# HydraHead：从头部级功能异质性到专用注意力混合

- 来源：HuggingFace Daily Papers（社区热门论文）
- 发布时间：2026-06-18 08:00
- AIHOT 分数：48
- AIHOT 链接：https://aihot.virxact.com/items/cmqq2kjqi060lslp5s3erlgna
- 原文链接：https://arxiv.org/abs/2606.20097

## AI 摘要

HydraHead 沿 head 轴混合 Full Attention（FA）与 Linear Attention（LA），通过可解释性驱动策略保留检索关键 head 的 FA，并设计缩放归一化融合模块弥合二者输出分布差异。借助三阶段迁移流水线（参数复用与知识蒸馏），仅训练 15B tokens，HydraHead 在 512K 上下文长度上较基线提升超 69%，以 7:1 的 LA-to-FA 比例达到 3:1 逐层混合的长上下文性能，接近同体量原生 256K 上下文长度的 Qwen3.5。

## 正文

The quadratic complexity of attention poses a critical bottleneck for long-context processing, spurring interest in hybrid attention designs. Most open-source hybrid models adopt a layer-wise strategy. Yet, prior work has noted the inherent difficulty of integrating Linear Attention (LA) with Full Attention (FA), suggesting that the design space of attention hybridization remains underexplored. To probe this space, we conduct interpretability analysis and observe that layers exhibit block-wise functional similarity, while individual heads within the same layer display distinct functional specialization despite sharing input features. This head-level heterogeneity suggests that the head dimension provides a natural and principled granularity for fusing heterogeneous attention signals. Building on this insight, we introduce HydraHead, a novel architecture that hybridizes FA and LA along the head axis.

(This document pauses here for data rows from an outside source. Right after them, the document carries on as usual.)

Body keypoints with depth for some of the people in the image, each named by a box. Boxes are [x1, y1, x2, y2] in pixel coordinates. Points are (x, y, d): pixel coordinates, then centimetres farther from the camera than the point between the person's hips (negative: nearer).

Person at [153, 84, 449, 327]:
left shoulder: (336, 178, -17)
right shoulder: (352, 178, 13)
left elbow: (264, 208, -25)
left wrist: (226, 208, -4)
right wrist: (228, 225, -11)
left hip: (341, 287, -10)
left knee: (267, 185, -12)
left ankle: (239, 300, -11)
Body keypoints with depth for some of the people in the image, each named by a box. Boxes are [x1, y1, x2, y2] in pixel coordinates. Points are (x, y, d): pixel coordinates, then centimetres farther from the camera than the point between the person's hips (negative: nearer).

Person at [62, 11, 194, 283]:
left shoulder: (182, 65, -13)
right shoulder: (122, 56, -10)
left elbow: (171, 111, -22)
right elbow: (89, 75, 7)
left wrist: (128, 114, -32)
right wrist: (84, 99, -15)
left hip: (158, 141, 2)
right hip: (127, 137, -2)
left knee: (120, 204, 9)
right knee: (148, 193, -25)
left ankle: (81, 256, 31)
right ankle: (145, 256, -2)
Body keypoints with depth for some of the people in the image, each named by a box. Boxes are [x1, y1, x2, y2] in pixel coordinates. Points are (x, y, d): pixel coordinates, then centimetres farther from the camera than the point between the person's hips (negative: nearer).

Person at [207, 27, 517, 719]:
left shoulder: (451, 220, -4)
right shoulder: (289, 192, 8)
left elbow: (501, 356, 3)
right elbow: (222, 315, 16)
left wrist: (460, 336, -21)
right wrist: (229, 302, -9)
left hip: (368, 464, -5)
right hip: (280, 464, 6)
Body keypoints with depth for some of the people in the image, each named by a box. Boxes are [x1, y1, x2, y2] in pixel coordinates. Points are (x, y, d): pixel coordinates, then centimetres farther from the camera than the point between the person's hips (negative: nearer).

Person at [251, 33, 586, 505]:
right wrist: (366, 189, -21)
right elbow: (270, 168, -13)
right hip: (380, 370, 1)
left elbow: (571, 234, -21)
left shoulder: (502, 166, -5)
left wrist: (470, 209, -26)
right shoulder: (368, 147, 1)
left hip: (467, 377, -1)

HydraHead features two key innovations: (1) an interpretability-driven selection strategy that identifies retrieval-critical heads and preserves FA only for them, and (2) a scale-normalized fusion module that reconciles the distributional gap between FA and LA head outputs. By leveraging a three-stage transfer pipeline with parameter reuse and distillation, we achieve high-performance hybrid models with minimal training overhead. Under a unified training setup, HydraHead outperforms other hybrid designs in long-context tasks while maintaining strong general reasoning. With interpretability-driven head selection, it matches a 3:1 layer-wise hybrid's long-context performance at a 7:1 LA-to-FA ratio. Crucially, trained on only 15B tokens, HydraHead achieves over 69% improvement over the baseline at 512K context length, approaching Qwen3.5, a leading model of comparable size with a native context length of 256K. This highlights the significant scaling potential of head-level hybridization.